Donation Limit. Your total combined charitable IRA rollover contributions cannot exceed $100,000 in any one year. Charitable contributions from an IRA totaling more than $100,000 will not be eligible for tax-free treatment and will be counted as part of your annual gross income.
Eligible Charities. Any charitable contributions you make from an IRA must go directly to a public charity. Contributions to supporting organizations, donor-advised funds, and private foundations, except in narrow circumstances, do not qualify for the tax-free treatment.

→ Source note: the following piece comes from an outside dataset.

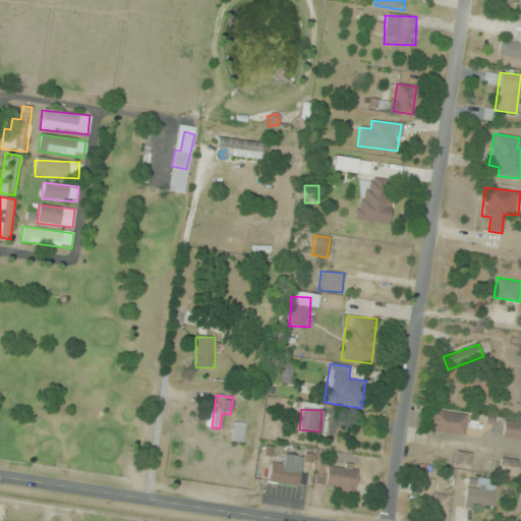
[(429,430),(464,436),(467,415),(432,410),(429,430)]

Important: Before making an IRA rollover contribution, contact the recipient charity to confirm that it is eligible to receive tax-free gifts from IRAs. The charity’s determination letter from the IRS will indicate whether it is a qualified charity, exempt under Sections 501(c) and 509(a)(1), 509(a)(2), or 509(a)(4) of the Internal Revenue Code; or, if it is an ineligible supporting organization, exempt under Section 509(a)(1)(3).

Eligible Retirement Accounts. Distributions can only be made from traditional Individual Retirement Accounts or Roth IRAs. Charitable donations from 403(b) plans, 401(k) plans, pension plans, and other retirement plans are ineligible for the tax-free treatment. You can give your required distribution to a qualified charitable organization without having to count it in your taxable income.
Directly to the Charity. Distributions must be made directly from the IRA trustee payable to the public charity.
No Gifts in Return. You cannot receive any goods or services in return for charitable IRA rollover contributions in order to qualify for tax-free treatment. Ineligible benefits include auctions, raffle tickets, fundraising dinners, or any other type of quid-pro-quo transactions.
Written Receipt. In order to benefit from the tax-free treatment, you must obtain written substantiation of each IRA rollover contribution from each recipient charity.
Qualification Towards Your Minimum Distribution Requirement. If you have not yet taken your required minimum distribution, the charitable IRA rollover gift can satisfy all or part of that requirement. Contact your IRA custodian to complete the gift.
Multiple Organizations. Under the law, you can give a maximum of $100,000. For example, you can give to two organizations $50,000 each this year or any other combination that totals $100,000 or less. Any amount of more than $100,000 in one year must be reported as taxable income.
Combined Efforts of Spouses. If you have a spouse (as defined by the IRS) who is 70½ or older and has an IRA, he or she can also give up to $100,000 from his or her IRA.

Before making IRA rollovers, consult with your tax advisors about how you can benefit from this opportunity.